Imagine you can help decision makers in large organizations by creating a uniform, cleaned, and trusted data set out of their multitude of heterogeneous information sources. This lecture introduces techniques to address this ever-important topic. It covers different architectures, matching and mapping approaches, query processing, and data cleansing.

We focus on structured information, but briefly discuss how to deal with textual information sources.

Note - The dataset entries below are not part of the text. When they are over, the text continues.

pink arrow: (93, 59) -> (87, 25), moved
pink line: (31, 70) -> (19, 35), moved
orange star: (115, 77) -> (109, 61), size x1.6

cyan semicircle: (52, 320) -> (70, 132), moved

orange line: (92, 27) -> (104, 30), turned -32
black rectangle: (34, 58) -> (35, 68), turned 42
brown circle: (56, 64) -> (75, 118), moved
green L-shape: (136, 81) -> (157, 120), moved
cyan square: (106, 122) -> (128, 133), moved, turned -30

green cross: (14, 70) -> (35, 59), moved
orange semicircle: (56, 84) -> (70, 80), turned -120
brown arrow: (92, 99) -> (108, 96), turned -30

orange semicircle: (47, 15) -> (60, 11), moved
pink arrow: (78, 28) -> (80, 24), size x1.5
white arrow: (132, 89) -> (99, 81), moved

The lecture will be given by Dr. Armin Roth (IBM).

Schedule

The lecture will take place the week from October 9th - 13th, from 09:15 am - 04:45 pm at Campus III, G-3.E.15/16.

 

DateTopic
MO
09.10.2017        
Introduction, Distribution, Autonomy, Heterogeneity, DIY Integration, Architectures
TU 
10.10.2017
Mapping Languages, Schema Matching and Mapping, Global-as-View Modelling
WE
11.10.2017
Local-as-View Modelling, Answering Queries using Views (Bucket Algorithm), Duplicate Detection
TH 
12.10.2017
Data Fusion, Data Quality, Data Warehouses, ETL and Data Lineage
FR
13.10.2017

Information Integration on the Web, Knowledge Harvesting, Semantic Search

Literature

  • Ulf Leser and Felix Naumann: Informationsintegration, dpunkt Verlag, 2006.
    This book is available at the UP library and also, e.g., from Amazon.de.
  • Doan, Halevy, and Ives: Principles of data integration, Morgan Kaufmann, 2012.
  • Özsu and Valduriez: Principles of distributed database systems, Springer, 2011.
  • Stefan Conrad: Föderierte Datenbanksysteme, Springer,  1997.

Throughout the lecture I will refer to various scientific papers, that serve as in-depth references.

Exam

A written exam will take place end of semester. A specific date will be set soon. An earlier exam would be possible. Please talk to Dr. Armin Roth if you wish so.